▸ Excerpted text

The present No. 9 Straylands Grove was built in the 1920s as the headmaster's house. (The owners have recently renamed the house to reflect this fact).

Number 1 used to have, in its garden, a very basic swimming pool of peculiar (triangular?) shape. Whether the head master allowed access to it by the pupils is unrecorded. Since closure of the college, the house has been an art gallery and a family home.

Elmfield Terrace and Willow Grove remained privately maintained streets until the 1950s when they were adopted by York City Council. Until this time, Elmfield Terrace was almost completely separated from Straylands Grove by a 6-foot wall (parallel to Straylands) with signs of the gate that must have existed to maintain its private status.

▸ Brief
Name every street mentioned in the excerpt about Straylands Grove. The records after this excerpt are independent material and have no connection to it.

▸ Dataset content

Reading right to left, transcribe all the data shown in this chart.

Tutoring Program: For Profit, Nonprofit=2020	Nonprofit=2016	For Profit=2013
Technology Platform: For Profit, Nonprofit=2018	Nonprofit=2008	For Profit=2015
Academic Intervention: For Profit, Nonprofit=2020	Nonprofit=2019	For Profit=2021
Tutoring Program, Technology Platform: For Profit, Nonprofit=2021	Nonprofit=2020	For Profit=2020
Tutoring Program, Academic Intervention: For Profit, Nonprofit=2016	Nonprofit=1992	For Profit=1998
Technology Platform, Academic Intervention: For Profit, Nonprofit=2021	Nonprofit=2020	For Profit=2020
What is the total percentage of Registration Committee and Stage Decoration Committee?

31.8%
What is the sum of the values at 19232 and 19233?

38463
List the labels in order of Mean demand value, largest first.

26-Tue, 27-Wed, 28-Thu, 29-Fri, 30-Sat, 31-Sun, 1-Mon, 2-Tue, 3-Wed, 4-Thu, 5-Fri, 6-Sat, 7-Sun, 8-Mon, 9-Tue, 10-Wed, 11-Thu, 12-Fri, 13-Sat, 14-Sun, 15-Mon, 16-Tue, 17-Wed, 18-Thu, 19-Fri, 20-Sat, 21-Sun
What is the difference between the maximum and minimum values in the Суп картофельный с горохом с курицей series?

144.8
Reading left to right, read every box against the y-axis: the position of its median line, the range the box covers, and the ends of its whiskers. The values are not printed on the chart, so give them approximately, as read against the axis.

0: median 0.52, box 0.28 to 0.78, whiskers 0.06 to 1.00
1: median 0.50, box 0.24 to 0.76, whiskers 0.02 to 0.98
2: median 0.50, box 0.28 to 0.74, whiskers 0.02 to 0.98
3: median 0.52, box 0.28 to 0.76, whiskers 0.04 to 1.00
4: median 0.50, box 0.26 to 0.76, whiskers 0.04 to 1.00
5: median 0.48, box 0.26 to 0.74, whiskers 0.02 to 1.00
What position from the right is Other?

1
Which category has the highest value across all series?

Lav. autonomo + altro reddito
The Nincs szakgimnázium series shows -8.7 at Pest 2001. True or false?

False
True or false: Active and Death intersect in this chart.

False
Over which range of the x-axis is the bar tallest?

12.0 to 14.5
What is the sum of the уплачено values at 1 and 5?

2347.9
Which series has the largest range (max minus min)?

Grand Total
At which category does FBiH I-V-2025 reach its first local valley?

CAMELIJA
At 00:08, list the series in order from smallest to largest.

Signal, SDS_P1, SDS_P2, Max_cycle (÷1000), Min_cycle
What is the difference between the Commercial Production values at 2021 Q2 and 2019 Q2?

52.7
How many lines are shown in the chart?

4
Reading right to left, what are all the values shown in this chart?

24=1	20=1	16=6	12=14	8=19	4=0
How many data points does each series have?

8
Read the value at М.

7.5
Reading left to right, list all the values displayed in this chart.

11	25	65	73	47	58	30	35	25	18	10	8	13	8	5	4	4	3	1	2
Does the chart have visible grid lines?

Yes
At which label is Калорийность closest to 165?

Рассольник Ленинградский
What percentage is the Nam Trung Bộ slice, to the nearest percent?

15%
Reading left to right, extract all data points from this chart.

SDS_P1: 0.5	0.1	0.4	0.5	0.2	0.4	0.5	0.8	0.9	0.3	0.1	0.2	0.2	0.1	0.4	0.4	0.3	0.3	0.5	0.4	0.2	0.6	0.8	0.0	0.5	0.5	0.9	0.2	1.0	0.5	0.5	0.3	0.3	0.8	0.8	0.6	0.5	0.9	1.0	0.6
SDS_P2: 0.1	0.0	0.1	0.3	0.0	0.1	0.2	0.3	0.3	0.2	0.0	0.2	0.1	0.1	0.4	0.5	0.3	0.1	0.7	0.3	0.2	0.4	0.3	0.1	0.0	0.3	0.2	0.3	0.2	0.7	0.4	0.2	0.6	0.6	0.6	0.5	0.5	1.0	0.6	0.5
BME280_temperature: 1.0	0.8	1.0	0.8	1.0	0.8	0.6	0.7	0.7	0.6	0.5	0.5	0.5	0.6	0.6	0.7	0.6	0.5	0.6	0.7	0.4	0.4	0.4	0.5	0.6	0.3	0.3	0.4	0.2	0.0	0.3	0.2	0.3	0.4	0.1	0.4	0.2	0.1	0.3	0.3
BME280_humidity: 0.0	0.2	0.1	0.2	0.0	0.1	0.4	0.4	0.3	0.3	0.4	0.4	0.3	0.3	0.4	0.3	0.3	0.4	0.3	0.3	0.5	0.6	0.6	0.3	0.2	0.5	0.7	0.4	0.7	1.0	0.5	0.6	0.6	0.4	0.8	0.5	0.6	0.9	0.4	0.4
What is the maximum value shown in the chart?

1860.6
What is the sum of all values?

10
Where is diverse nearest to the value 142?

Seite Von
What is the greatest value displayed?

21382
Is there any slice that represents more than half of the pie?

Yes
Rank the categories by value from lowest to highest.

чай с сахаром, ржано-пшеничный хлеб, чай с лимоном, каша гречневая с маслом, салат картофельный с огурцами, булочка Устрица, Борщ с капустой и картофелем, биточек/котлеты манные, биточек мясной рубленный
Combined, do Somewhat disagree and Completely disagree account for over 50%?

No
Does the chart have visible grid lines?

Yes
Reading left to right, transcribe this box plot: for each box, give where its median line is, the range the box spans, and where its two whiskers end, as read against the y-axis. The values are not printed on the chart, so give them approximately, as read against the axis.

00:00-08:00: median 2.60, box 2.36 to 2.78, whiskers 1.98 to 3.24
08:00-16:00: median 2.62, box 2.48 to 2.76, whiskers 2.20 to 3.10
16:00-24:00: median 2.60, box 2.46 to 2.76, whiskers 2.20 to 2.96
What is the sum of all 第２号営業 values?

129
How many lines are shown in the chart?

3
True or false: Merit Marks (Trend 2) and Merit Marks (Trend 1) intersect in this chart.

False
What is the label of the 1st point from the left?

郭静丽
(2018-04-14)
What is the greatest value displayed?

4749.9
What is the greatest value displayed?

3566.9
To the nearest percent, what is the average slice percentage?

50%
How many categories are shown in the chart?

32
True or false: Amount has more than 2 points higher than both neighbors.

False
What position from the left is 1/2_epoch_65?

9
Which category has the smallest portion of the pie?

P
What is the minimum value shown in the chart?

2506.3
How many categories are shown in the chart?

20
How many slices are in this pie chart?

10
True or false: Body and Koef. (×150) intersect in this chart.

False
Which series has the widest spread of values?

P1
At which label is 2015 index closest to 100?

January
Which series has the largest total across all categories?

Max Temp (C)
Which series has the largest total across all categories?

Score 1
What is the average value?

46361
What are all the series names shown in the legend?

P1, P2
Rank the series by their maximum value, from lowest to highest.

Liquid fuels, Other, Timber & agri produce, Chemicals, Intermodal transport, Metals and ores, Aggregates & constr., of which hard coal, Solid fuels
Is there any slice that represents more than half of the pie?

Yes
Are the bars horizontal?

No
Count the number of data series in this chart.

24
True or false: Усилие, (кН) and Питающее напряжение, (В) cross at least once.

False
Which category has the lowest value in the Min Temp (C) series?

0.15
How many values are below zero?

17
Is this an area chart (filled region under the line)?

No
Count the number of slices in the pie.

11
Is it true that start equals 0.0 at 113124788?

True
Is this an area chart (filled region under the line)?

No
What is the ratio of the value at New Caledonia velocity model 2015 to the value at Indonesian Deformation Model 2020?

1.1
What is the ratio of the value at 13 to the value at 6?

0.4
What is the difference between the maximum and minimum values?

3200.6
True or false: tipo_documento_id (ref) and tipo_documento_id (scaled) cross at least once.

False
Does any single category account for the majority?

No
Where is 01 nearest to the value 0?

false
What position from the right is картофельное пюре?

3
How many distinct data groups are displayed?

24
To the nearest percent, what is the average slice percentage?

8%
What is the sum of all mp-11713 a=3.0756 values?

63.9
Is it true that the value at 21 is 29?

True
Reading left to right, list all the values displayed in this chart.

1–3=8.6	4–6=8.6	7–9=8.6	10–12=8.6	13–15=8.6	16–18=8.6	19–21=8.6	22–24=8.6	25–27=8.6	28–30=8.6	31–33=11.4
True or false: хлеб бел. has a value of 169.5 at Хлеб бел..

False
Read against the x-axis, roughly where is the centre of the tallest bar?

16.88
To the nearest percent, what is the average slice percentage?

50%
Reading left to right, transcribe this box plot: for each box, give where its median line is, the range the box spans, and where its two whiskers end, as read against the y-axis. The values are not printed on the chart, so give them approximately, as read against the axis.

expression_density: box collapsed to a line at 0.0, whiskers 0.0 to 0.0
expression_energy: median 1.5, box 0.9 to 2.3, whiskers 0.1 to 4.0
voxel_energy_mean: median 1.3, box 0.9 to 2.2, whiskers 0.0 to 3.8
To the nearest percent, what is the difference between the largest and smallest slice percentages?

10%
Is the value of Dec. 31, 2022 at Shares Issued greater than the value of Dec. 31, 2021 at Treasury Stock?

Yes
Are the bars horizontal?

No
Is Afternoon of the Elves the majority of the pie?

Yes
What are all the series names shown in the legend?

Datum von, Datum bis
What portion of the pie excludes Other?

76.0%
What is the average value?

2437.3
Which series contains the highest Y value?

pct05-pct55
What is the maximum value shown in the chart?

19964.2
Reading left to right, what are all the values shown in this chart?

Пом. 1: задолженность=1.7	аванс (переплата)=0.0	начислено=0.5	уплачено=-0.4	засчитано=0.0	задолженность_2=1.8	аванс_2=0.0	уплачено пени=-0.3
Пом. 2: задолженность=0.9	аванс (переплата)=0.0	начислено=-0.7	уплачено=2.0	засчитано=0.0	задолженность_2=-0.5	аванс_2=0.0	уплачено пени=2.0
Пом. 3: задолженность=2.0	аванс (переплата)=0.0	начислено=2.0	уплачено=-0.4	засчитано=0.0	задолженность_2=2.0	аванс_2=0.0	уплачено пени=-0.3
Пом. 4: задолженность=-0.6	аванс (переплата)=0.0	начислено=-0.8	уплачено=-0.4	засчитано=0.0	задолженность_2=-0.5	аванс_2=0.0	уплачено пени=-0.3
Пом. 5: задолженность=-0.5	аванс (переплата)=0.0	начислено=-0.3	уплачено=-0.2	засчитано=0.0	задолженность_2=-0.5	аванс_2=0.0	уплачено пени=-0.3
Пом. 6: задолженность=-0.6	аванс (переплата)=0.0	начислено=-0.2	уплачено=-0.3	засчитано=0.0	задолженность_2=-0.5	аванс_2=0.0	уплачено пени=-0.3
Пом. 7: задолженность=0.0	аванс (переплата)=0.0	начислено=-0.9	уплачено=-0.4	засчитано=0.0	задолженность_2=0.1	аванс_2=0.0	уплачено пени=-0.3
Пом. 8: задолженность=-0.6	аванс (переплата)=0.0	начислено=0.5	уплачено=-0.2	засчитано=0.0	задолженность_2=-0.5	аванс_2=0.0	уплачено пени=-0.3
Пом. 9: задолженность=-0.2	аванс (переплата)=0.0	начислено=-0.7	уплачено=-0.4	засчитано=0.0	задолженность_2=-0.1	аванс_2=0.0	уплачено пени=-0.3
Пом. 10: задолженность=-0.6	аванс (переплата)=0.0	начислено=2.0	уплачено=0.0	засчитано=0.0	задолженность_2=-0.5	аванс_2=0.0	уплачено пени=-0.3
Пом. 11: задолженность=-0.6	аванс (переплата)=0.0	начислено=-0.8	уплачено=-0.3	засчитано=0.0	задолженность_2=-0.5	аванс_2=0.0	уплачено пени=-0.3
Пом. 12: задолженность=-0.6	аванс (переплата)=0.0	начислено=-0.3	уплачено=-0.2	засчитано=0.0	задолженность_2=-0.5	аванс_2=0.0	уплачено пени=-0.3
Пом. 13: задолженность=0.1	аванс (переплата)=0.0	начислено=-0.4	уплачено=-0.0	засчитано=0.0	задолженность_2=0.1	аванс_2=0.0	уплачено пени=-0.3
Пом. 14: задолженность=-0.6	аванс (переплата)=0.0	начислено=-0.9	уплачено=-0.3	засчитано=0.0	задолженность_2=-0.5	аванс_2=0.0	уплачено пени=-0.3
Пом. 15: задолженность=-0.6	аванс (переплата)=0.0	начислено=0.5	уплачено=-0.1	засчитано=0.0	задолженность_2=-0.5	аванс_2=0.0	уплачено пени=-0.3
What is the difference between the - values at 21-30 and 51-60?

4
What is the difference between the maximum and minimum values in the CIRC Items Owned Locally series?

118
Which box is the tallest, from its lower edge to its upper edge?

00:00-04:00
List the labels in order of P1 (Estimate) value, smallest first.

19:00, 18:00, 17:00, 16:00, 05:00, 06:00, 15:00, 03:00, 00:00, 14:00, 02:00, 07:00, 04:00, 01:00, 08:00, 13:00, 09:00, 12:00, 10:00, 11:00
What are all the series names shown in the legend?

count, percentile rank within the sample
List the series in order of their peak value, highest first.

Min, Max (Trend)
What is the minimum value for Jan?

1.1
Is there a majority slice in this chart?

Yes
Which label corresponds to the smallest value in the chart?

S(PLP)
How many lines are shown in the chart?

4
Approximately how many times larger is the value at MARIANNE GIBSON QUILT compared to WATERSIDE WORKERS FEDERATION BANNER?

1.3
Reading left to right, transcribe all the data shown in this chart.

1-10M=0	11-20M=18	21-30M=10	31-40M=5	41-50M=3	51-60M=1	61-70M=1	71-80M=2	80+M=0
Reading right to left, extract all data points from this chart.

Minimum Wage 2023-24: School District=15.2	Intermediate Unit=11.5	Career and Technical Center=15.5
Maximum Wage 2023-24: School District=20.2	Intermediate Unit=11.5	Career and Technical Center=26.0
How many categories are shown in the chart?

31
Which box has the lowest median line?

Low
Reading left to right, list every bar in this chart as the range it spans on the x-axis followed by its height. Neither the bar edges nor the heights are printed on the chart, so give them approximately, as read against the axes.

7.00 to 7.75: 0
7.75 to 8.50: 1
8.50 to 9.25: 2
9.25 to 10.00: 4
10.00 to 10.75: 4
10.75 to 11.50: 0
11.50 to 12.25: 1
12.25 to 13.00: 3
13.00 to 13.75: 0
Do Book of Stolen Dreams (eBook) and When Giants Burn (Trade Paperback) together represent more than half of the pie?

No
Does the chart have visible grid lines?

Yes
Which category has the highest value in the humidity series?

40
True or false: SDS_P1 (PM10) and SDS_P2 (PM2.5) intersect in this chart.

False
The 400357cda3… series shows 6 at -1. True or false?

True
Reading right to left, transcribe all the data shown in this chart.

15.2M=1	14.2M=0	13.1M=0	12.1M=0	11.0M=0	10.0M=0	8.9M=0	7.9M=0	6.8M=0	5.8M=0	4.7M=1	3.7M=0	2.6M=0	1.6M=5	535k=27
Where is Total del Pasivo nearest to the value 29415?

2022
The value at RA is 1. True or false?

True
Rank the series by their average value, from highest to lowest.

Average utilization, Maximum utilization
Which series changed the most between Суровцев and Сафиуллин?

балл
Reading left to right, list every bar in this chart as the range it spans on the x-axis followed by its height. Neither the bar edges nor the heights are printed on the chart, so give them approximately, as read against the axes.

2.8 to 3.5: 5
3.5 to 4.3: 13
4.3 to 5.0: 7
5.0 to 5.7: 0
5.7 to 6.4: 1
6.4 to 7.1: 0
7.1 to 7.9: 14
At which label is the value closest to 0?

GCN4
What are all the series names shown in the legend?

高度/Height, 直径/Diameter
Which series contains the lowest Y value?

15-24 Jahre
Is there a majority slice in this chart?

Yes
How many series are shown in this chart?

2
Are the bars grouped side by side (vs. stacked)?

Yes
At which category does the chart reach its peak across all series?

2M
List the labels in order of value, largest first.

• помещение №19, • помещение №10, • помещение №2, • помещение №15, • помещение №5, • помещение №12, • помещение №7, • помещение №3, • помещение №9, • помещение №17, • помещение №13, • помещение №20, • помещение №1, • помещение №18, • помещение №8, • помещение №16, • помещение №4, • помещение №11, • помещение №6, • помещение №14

▸ Task answer
Straylands Grove, Elmfield Terrace, Willow Grove